• DATASET RECORDS:
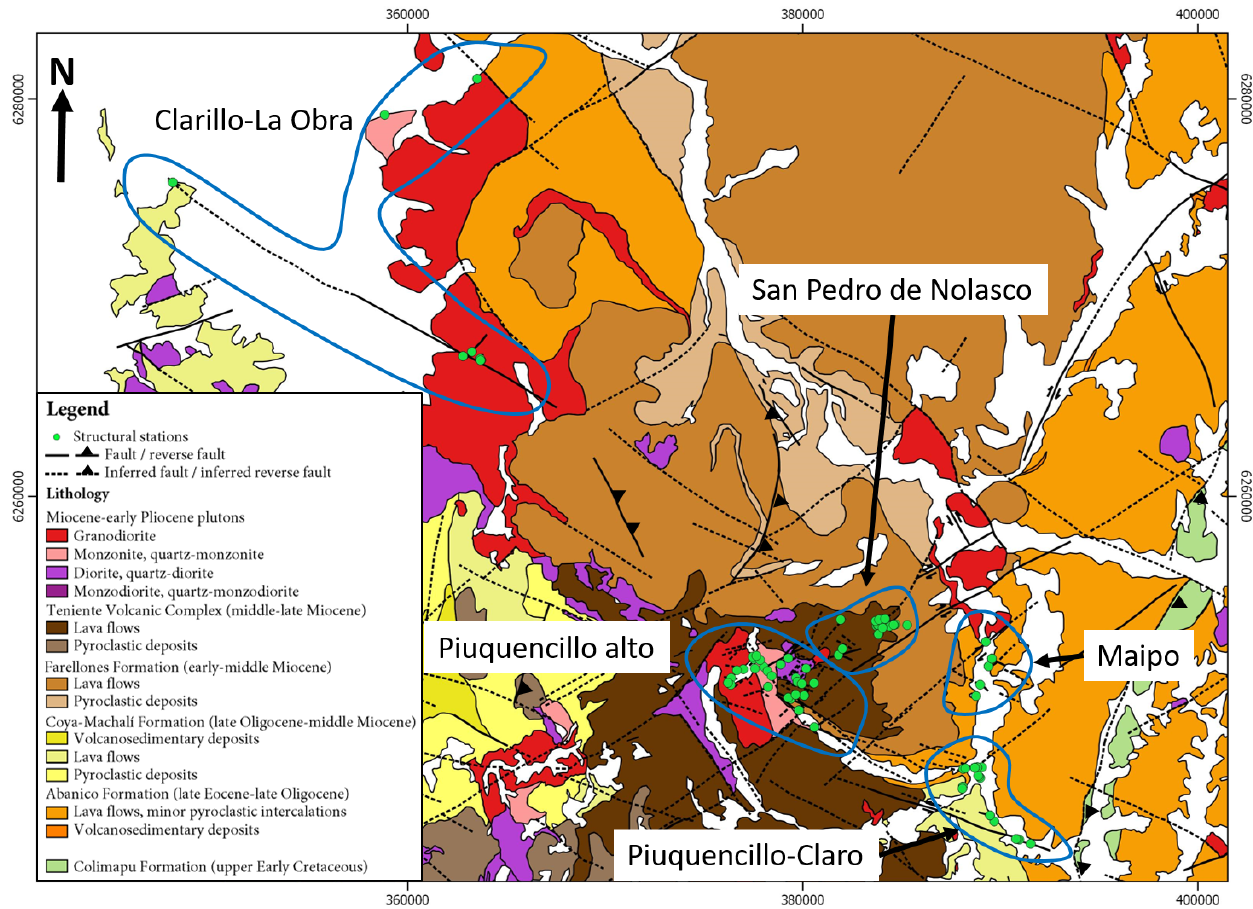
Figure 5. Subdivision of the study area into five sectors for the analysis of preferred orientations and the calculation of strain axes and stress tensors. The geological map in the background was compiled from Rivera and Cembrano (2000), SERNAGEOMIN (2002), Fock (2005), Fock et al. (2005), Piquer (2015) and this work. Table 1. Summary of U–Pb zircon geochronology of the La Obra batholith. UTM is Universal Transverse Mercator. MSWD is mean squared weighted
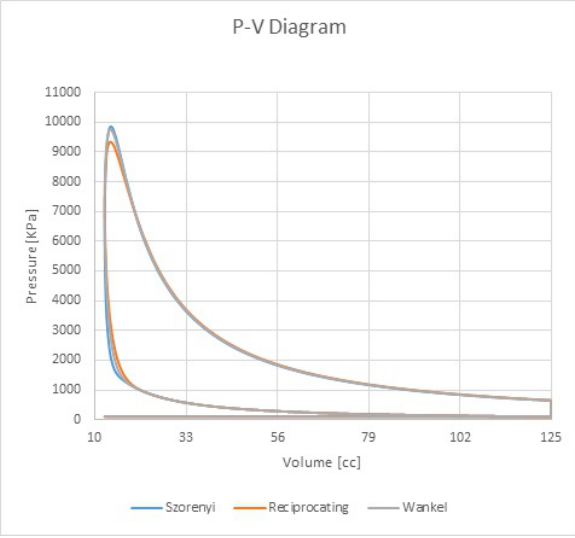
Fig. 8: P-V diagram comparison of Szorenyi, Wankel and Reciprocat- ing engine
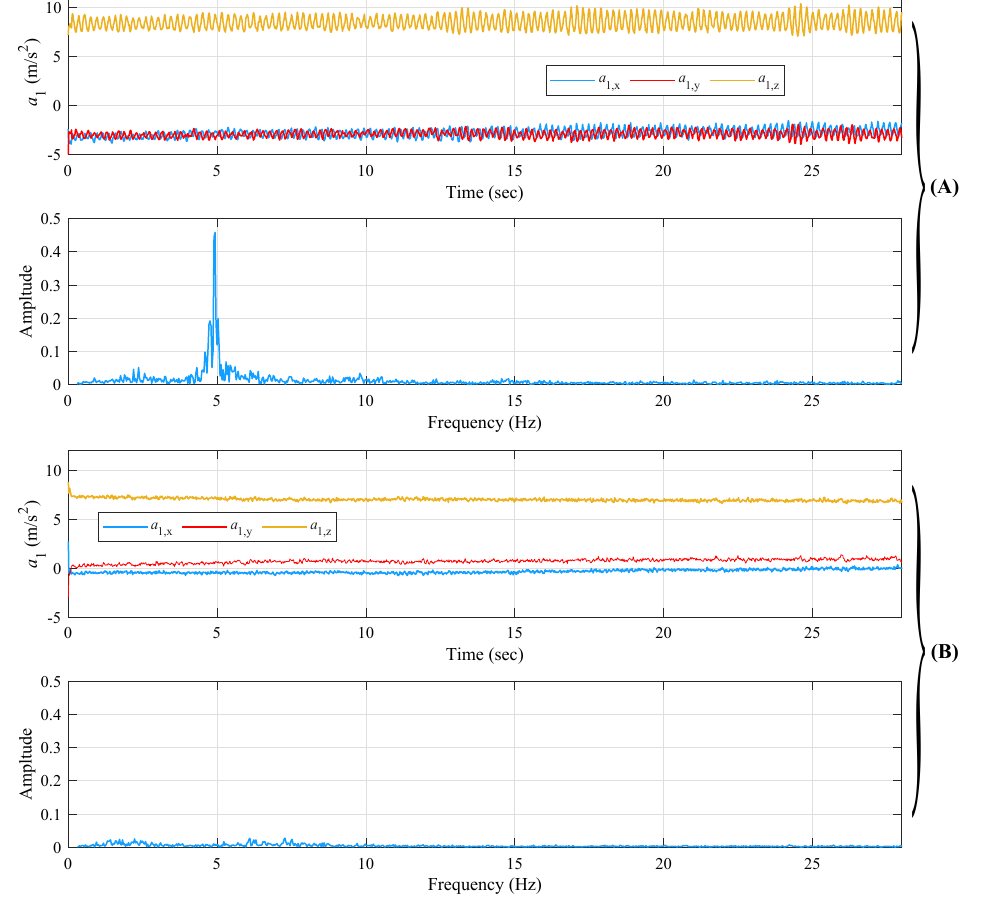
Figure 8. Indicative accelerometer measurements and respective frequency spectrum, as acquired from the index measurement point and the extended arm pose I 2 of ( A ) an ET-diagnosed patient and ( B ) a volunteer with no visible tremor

* * *

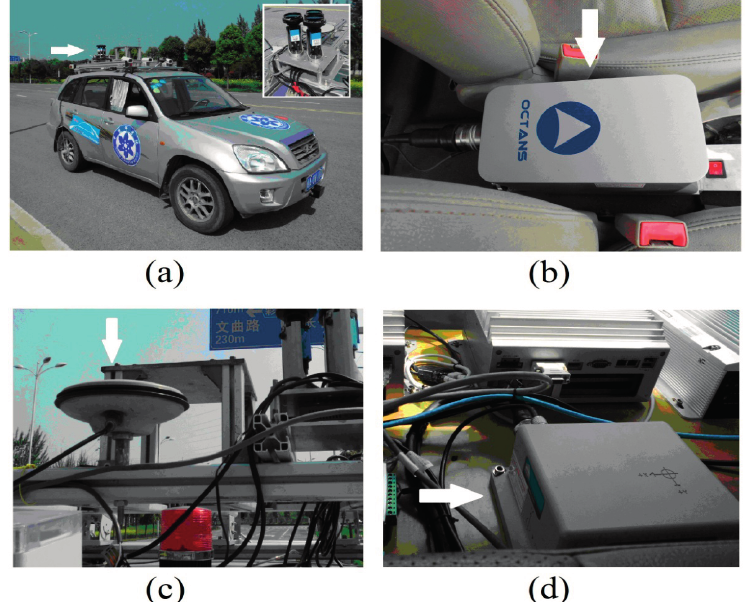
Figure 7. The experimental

...

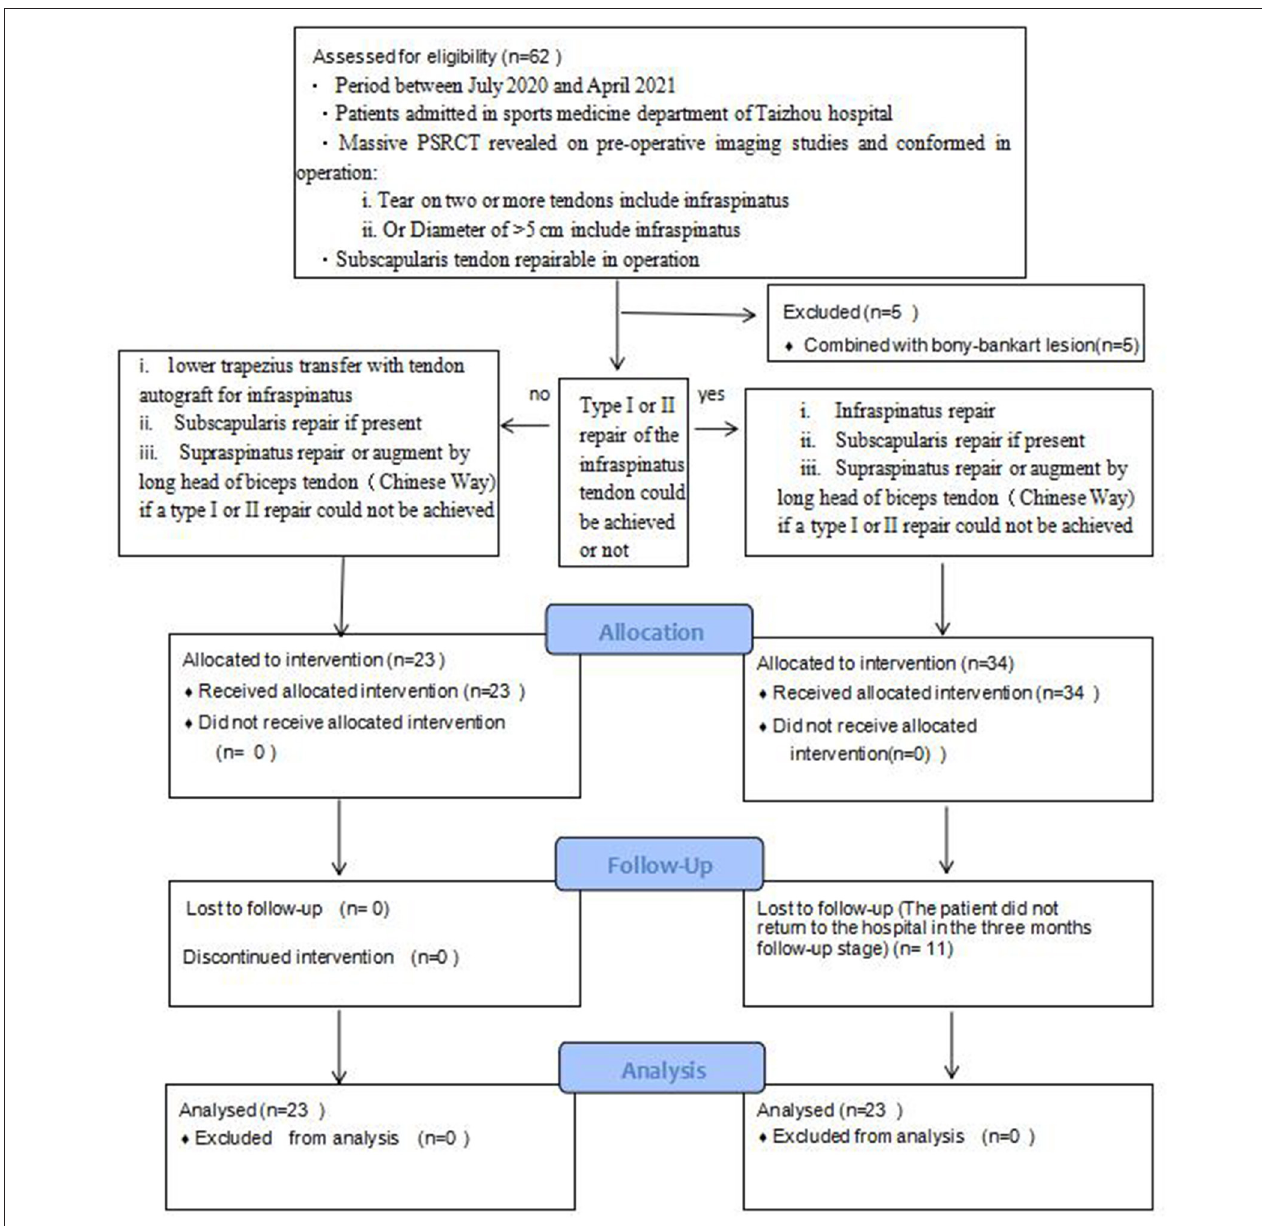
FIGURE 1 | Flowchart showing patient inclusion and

• DESCRIPTION OF THE TASK:
Lines wanted from the entries above: the one with "Figure 5. Subdivision", the one with "Fig. 8: P-V", and all lines between. Please copy them exactly, without the pictures and without anything else.

• PROBLEM SOLUTION:
Figure 5. Subdivision of the study area into five sectors for the analysis of preferred orientations and the calculation of strain axes and stress tensors. The geological map in the background was compiled from Rivera and Cembrano (2000), SERNAGEOMIN (2002), Fock (2005), Fock et al. (2005), Piquer (2015) and this work. Table 1. Summary of U–Pb zircon geochronology of the La Obra batholith. UTM is Universal Transverse Mercator. MSWD is mean squared weighted
Fig. 8: P-V diagram comparison of Szorenyi, Wankel and Reciprocat- ing engine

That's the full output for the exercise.